Easy and fun things to help the environment

Humorous Reflections on Fun Incremental Change.

Thursday, September 1, 2011

Close? We were like this.

Have you ever heard the expression, we were really close?  I was close to my mother?  My family and I, we're real close?  There's a reason that we use the same word for proximity as we do for physical relationships.  Traditionally, the people you know the best are the people you interact with the most often, or the ones you are close to.
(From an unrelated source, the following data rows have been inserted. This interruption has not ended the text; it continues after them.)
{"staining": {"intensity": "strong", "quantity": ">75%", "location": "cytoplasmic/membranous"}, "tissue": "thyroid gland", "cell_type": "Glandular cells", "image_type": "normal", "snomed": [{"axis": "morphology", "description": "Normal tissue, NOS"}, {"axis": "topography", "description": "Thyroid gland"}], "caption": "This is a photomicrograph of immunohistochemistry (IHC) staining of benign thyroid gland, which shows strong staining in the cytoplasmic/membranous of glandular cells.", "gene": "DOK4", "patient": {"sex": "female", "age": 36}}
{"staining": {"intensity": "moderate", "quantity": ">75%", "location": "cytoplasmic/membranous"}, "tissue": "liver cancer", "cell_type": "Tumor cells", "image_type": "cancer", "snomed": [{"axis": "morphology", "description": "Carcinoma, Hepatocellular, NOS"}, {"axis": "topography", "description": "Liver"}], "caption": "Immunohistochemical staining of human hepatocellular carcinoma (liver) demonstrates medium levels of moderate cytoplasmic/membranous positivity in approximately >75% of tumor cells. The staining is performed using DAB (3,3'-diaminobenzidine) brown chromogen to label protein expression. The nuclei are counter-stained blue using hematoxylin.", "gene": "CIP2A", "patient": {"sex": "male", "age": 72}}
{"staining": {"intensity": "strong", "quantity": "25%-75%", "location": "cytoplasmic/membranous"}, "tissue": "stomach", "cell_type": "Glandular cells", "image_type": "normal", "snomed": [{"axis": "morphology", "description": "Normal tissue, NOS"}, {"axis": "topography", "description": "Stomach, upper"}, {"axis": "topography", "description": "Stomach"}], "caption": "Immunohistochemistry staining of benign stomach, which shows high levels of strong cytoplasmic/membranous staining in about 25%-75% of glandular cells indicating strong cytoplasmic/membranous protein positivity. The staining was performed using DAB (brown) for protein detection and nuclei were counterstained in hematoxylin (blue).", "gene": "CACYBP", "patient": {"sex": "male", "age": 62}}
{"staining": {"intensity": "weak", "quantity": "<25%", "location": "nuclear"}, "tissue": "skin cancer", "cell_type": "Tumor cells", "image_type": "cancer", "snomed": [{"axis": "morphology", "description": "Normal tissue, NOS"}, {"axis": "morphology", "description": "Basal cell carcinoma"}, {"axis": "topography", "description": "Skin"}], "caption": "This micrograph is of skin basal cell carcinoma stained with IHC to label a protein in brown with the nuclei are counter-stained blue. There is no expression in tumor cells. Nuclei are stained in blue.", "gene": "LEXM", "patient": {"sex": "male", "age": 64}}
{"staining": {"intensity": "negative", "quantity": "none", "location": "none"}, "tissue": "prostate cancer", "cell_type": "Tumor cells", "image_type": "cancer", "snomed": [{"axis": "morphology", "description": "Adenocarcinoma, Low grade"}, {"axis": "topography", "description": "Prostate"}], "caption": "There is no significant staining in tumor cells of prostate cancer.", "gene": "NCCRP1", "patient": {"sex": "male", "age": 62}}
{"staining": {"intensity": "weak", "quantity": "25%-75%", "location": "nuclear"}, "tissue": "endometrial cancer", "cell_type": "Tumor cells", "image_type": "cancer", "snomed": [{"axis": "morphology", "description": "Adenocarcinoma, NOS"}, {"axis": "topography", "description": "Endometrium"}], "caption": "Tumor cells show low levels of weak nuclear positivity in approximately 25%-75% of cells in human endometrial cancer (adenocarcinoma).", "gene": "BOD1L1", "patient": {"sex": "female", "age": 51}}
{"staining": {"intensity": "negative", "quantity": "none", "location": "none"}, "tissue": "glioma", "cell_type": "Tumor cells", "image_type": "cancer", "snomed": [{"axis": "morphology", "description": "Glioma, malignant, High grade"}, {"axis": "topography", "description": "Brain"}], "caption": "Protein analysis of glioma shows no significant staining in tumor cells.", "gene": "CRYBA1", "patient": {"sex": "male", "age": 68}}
Before the big exodus to the suburbs back in the 40s, 50s and 60s, people used to live in relatively close proximity.  Neighbors were "close".  You didn't need to develop a closeness with neighbors and coworkers.  It was already built-in.  Moving away from other people, was part of what we perceived as the illusion of wealth.  The wealthy lived isolated from everyone else on large estates.  If we move away from the city and get a little bit of land, we can pretend we are wealthy, too.  We're so lame.  We didn't exactly know we were lame, but looking back, we were pretty lame.  In the 80s, Alex Haley taught us how important it was to get back to our roots.  I couldn't agree more.

 Early people gathered into tribes, for companionship, for safety and so that they could rely on the unique skills of different individuals within the tribe.  That way, you see, not every single person needed to know every single thing.  This was a kind of collaborative sharing of knowledge, sort of like a human library, where you could borrow the skills and knowledge of one individual and use them as long as you needed them.  It actually works surprisingly well.  A lot of us call this a society.  And members of the society are said to be social.  People that feel the society works well are called social-ist.  If the guy knew how to build stuff out of wood, you spoke to him, explained to him what you needed and negotiated some sort of payment or compensation.  The carpenter was the businessman and he communicated with you directly.  And you paid him directly.  There was no need to go to some fat cat, some go-between, some broker to do this for you.  Therefore, none of the wealth that you needed to compensate the carpenter went to anyone except the carpenter. 

When this middleman came along, he siphoned off money or goods that should have gone directly to the consumer and to the craftsman.  Part of the honest wealth that the consumer had generated, be it skills, or foodstuffs, or clothing, or some goods that were considered of value, were taken by this parasite.  In addition, some of the skills the carpenter was offering in return for compensation weren't compensated for it’s correct and true value.  The people on both ends of this transaction were made poorer by the introduction of this middleman.  Hence, Co-Poor-Ation. When the Co-Poor-Ation moved in, we started a new group of the tribe who became wealthy by doing nothing.  So everyone got to share the poverty, except the Co-Poor-Ation.

Little by little people are beginning to see the error of their ways.  Some people are doing their own work, stuff they used to hire specialists to do.  People are growing their own food, and raising their own livestock.  And oddly enough, they are doing this in the city.  We're re-learning how to live in communities, and it's a good thing.  It's the only way were going to be able to maintain any sustainability.  I say share.  Barter.  Build things.  Weave and sew textiles.  Grow vegetables.  Raise livestock.  Butcher your own meat.  Do whatever you have to do to your chickens, and pluck the Co-Poor-Ations.